Потом случилось чудо: Тимур обаял Женькину маму, которая к тому времени уже схоронила мужа. На своей машине он отвез ее на кладбище, где с недавних пор ее супруг покоился. То есть он метил и попал в самое сердце вдовы... Видимо, уже тогда видел ее будущей тещей. К тому же машина – значит, шашлыки на берегу местной речки. С друзьями. То есть семейный очаг – он уже образовывался, строился этим восточным человеком, учителем физики. К тому же Женьку просто поражала его в две ставки зарплата. Ведь Женька умела и могла жить – практически без денег.

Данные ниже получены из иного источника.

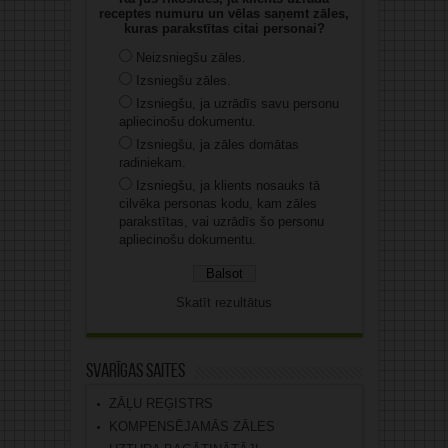
receptes numuru un vēlas saņemt zāles,
kuras parakstītas citai personai?
Neizsniegšu zāles.
Izsniegšu zāles.
Izsniegšu, ja uzrādīs savu personu
apliecinošu dokumentu.
Izsniegšu, ja zāles domātas
radiniekam.
Izsniegšu, ja klients nosauks tā
cilvēka personas kodu, kam zāles
parakstītas, vai uzrādīs šo personu
apliecinošu dokumentu.
Skatīt rezultātus
Svarīgas saites
ZĀĻU REĢISTRS
KOMPENSĒJAMĀS ZĀLES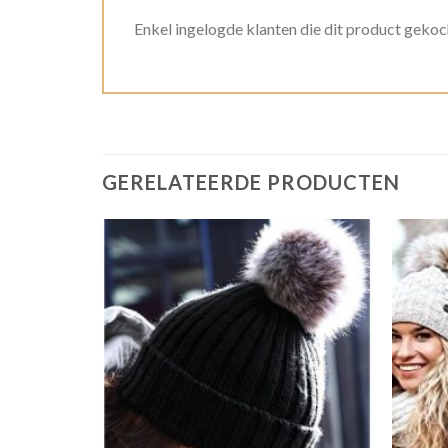
Enkel ingelogde klanten die dit product gekoc
GERELATEERDE PRODUCTEN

И вот она порхала, и растущий живот (второе чудо!) был ей совершенно не в тягость. Она не ходила на скрининги, не изучала гены, не проверяла наследственность. Да всего этого в Ступине не было, да и не будет никогда бюджетной аппаратуры. Поэтому Женька родила, как на заре советской власти – естественным образом, без затей. А перед родами они с Тимуром расписались. Девочка родилась сразу талантливой – стихи, песни под папину гитару. И стала Женька верная супруга и добродетельная мать.
Маленький городок, где она – безусловная королева, блистающая на поэтических вечерах в библиотеках. И вся вселенная крутится вокруг нее. Все обжито, наполнено дорогими сердцу людьми. Провинция.
А всего-то и нужно было – понять, что мужчина и женщина – это не как коза и козел. Разные животные.